What to produce — Copy out every one of the following lines word for word, keeping their order.

Material —
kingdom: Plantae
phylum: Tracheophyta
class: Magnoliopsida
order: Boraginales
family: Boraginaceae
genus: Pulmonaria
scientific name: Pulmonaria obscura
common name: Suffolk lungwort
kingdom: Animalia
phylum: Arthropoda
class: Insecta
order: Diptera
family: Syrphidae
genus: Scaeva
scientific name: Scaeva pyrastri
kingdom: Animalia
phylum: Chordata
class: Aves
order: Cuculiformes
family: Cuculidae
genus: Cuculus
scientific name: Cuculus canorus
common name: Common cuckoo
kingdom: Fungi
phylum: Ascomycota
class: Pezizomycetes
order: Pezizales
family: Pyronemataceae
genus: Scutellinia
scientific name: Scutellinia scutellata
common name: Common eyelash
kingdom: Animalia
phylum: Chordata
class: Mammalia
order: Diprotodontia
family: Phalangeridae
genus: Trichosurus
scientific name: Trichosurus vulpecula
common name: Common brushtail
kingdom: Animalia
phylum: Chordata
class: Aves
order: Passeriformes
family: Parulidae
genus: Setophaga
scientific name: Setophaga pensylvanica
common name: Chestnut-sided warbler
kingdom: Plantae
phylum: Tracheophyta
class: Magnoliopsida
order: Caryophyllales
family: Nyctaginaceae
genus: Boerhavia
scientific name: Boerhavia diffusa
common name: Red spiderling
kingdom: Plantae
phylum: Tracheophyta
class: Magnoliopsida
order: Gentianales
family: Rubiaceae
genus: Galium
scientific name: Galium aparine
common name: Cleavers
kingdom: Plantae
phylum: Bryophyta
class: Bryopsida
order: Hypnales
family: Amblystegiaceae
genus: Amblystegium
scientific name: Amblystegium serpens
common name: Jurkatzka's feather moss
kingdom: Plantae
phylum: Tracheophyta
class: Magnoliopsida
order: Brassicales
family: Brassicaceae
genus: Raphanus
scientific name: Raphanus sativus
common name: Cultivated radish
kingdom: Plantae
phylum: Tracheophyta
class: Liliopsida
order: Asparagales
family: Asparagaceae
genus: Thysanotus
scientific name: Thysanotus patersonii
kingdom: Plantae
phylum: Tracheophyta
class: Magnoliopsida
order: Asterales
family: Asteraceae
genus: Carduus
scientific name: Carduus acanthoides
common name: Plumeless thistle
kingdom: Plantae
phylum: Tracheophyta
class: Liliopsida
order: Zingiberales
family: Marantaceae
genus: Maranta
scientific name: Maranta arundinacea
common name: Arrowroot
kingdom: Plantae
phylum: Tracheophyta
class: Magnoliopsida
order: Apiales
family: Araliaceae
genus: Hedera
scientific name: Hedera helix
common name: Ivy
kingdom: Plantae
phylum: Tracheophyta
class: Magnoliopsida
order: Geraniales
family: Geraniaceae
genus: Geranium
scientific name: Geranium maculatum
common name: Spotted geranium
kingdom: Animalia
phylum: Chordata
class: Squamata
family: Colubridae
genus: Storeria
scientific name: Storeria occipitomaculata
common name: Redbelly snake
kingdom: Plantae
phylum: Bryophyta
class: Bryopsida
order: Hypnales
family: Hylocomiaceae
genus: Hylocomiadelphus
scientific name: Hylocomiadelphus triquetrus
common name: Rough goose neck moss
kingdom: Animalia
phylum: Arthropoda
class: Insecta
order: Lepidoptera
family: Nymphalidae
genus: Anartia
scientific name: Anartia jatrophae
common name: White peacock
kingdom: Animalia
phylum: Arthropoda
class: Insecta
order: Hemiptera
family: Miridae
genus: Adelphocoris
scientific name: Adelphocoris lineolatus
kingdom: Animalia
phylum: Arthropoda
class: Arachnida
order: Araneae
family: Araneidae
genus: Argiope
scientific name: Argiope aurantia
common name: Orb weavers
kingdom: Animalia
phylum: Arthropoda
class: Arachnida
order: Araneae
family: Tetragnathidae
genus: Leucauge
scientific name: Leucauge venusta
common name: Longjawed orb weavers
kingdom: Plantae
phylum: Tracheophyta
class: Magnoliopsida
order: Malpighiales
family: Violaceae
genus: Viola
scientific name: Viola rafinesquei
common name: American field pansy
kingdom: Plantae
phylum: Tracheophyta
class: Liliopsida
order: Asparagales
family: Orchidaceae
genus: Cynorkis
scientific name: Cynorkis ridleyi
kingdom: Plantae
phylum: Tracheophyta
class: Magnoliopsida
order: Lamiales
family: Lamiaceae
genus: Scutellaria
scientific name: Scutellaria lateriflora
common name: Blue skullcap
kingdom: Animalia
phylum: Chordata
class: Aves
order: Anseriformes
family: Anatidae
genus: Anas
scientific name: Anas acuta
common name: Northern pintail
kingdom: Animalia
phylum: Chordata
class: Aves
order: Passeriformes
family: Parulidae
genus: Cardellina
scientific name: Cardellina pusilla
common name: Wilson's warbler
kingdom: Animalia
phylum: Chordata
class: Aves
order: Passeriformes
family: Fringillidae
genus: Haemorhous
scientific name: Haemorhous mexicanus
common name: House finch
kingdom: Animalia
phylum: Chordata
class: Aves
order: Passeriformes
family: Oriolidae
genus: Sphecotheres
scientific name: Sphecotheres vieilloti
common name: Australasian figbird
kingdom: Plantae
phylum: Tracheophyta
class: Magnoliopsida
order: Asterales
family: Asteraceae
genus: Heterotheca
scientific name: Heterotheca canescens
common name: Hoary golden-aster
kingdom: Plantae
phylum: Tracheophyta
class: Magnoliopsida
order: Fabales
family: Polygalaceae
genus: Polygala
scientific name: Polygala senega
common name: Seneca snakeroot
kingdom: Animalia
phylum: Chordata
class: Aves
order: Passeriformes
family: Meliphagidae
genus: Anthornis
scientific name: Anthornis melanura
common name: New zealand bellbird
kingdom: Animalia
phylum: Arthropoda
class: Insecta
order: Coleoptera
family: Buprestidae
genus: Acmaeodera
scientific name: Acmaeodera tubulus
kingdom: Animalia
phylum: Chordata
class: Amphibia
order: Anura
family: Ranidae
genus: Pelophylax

Solution for this problem —
kingdom: Plantae
phylum: Tracheophyta
class: Magnoliopsida
order: Boraginales
family: Boraginaceae
genus: Pulmonaria
scientific name: Pulmonaria obscura
common name: Suffolk lungwort
kingdom: Animalia
phylum: Arthropoda
class: Insecta
order: Diptera
family: Syrphidae
genus: Scaeva
scientific name: Scaeva pyrastri
kingdom: Animalia
phylum: Chordata
class: Aves
order: Cuculiformes
family: Cuculidae
genus: Cuculus
scientific name: Cuculus canorus
common name: Common cuckoo
kingdom: Fungi
phylum: Ascomycota
class: Pezizomycetes
order: Pezizales
family: Pyronemataceae
genus: Scutellinia
scientific name: Scutellinia scutellata
common name: Common eyelash
kingdom: Animalia
phylum: Chordata
class: Mammalia
order: Diprotodontia
family: Phalangeridae
genus: Trichosurus
scientific name: Trichosurus vulpecula
common name: Common brushtail
kingdom: Animalia
phylum: Chordata
class: Aves
order: Passeriformes
family: Parulidae
genus: Setophaga
scientific name: Setophaga pensylvanica
common name: Chestnut-sided warbler
kingdom: Plantae
phylum: Tracheophyta
class: Magnoliopsida
order: Caryophyllales
family: Nyctaginaceae
genus: Boerhavia
scientific name: Boerhavia diffusa
common name: Red spiderling
kingdom: Plantae
phylum: Tracheophyta
class: Magnoliopsida
order: Gentianales
family: Rubiaceae
genus: Galium
scientific name: Galium aparine
common name: Cleavers
kingdom: Plantae
phylum: Bryophyta
class: Bryopsida
order: Hypnales
family: Amblystegiaceae
genus: Amblystegium
scientific name: Amblystegium serpens
common name: Jurkatzka's feather moss
kingdom: Plantae
phylum: Tracheophyta
class: Magnoliopsida
order: Brassicales
family: Brassicaceae
genus: Raphanus
scientific name: Raphanus sativus
common name: Cultivated radish
kingdom: Plantae
phylum: Tracheophyta
class: Liliopsida
order: Asparagales
family: Asparagaceae
genus: Thysanotus
scientific name: Thysanotus patersonii
kingdom: Plantae
phylum: Tracheophyta
class: Magnoliopsida
order: Asterales
family: Asteraceae
genus: Carduus
scientific name: Carduus acanthoides
common name: Plumeless thistle
kingdom: Plantae
phylum: Tracheophyta
class: Liliopsida
order: Zingiberales
family: Marantaceae
genus: Maranta
scientific name: Maranta arundinacea
common name: Arrowroot
kingdom: Plantae
phylum: Tracheophyta
class: Magnoliopsida
order: Apiales
family: Araliaceae
genus: Hedera
scientific name: Hedera helix
common name: Ivy
kingdom: Plantae
phylum: Tracheophyta
class: Magnoliopsida
order: Geraniales
family: Geraniaceae
genus: Geranium
scientific name: Geranium maculatum
common name: Spotted geranium
kingdom: Animalia
phylum: Chordata
class: Squamata
family: Colubridae
genus: Storeria
scientific name: Storeria occipitomaculata
common name: Redbelly snake
kingdom: Plantae
phylum: Bryophyta
class: Bryopsida
order: Hypnales
family: Hylocomiaceae
genus: Hylocomiadelphus
scientific name: Hylocomiadelphus triquetrus
common name: Rough goose neck moss
kingdom: Animalia
phylum: Arthropoda
class: Insecta
order: Lepidoptera
family: Nymphalidae
genus: Anartia
scientific name: Anartia jatrophae
common name: White peacock
kingdom: Animalia
phylum: Arthropoda
class: Insecta
order: Hemiptera
family: Miridae
genus: Adelphocoris
scientific name: Adelphocoris lineolatus
kingdom: Animalia
phylum: Arthropoda
class: Arachnida
order: Araneae
family: Araneidae
genus: Argiope
scientific name: Argiope aurantia
common name: Orb weavers
kingdom: Animalia
phylum: Arthropoda
class: Arachnida
order: Araneae
family: Tetragnathidae
genus: Leucauge
scientific name: Leucauge venusta
common name: Longjawed orb weavers
kingdom: Plantae
phylum: Tracheophyta
class: Magnoliopsida
order: Malpighiales
family: Violaceae
genus: Viola
scientific name: Viola rafinesquei
common name: American field pansy
kingdom: Plantae
phylum: Tracheophyta
class: Liliopsida
order: Asparagales
family: Orchidaceae
genus: Cynorkis
scientific name: Cynorkis ridleyi
kingdom: Plantae
phylum: Tracheophyta
class: Magnoliopsida
order: Lamiales
family: Lamiaceae
genus: Scutellaria
scientific name: Scutellaria lateriflora
common name: Blue skullcap
kingdom: Animalia
phylum: Chordata
class: Aves
order: Anseriformes
family: Anatidae
genus: Anas
scientific name: Anas acuta
common name: Northern pintail
kingdom: Animalia
phylum: Chordata
class: Aves
order: Passeriformes
family: Parulidae
genus: Cardellina
scientific name: Cardellina pusilla
common name: Wilson's warbler
kingdom: Animalia
phylum: Chordata
class: Aves
order: Passeriformes
family: Fringillidae
genus: Haemorhous
scientific name: Haemorhous mexicanus
common name: House finch
kingdom: Animalia
phylum: Chordata
class: Aves
order: Passeriformes
family: Oriolidae
genus: Sphecotheres
scientific name: Sphecotheres vieilloti
common name: Australasian figbird
kingdom: Plantae
phylum: Tracheophyta
class: Magnoliopsida
order: Asterales
family: Asteraceae
genus: Heterotheca
scientific name: Heterotheca canescens
common name: Hoary golden-aster
kingdom: Plantae
phylum: Tracheophyta
class: Magnoliopsida
order: Fabales
family: Polygalaceae
genus: Polygala
scientific name: Polygala senega
common name: Seneca snakeroot
kingdom: Animalia
phylum: Chordata
class: Aves
order: Passeriformes
family: Meliphagidae
genus: Anthornis
scientific name: Anthornis melanura
common name: New zealand bellbird
kingdom: Animalia
phylum: Arthropoda
class: Insecta
order: Coleoptera
family: Buprestidae
genus: Acmaeodera
scientific name: Acmaeodera tubulus
kingdom: Animalia
phylum: Chordata
class: Amphibia
order: Anura
family: Ranidae
genus: Pelophylax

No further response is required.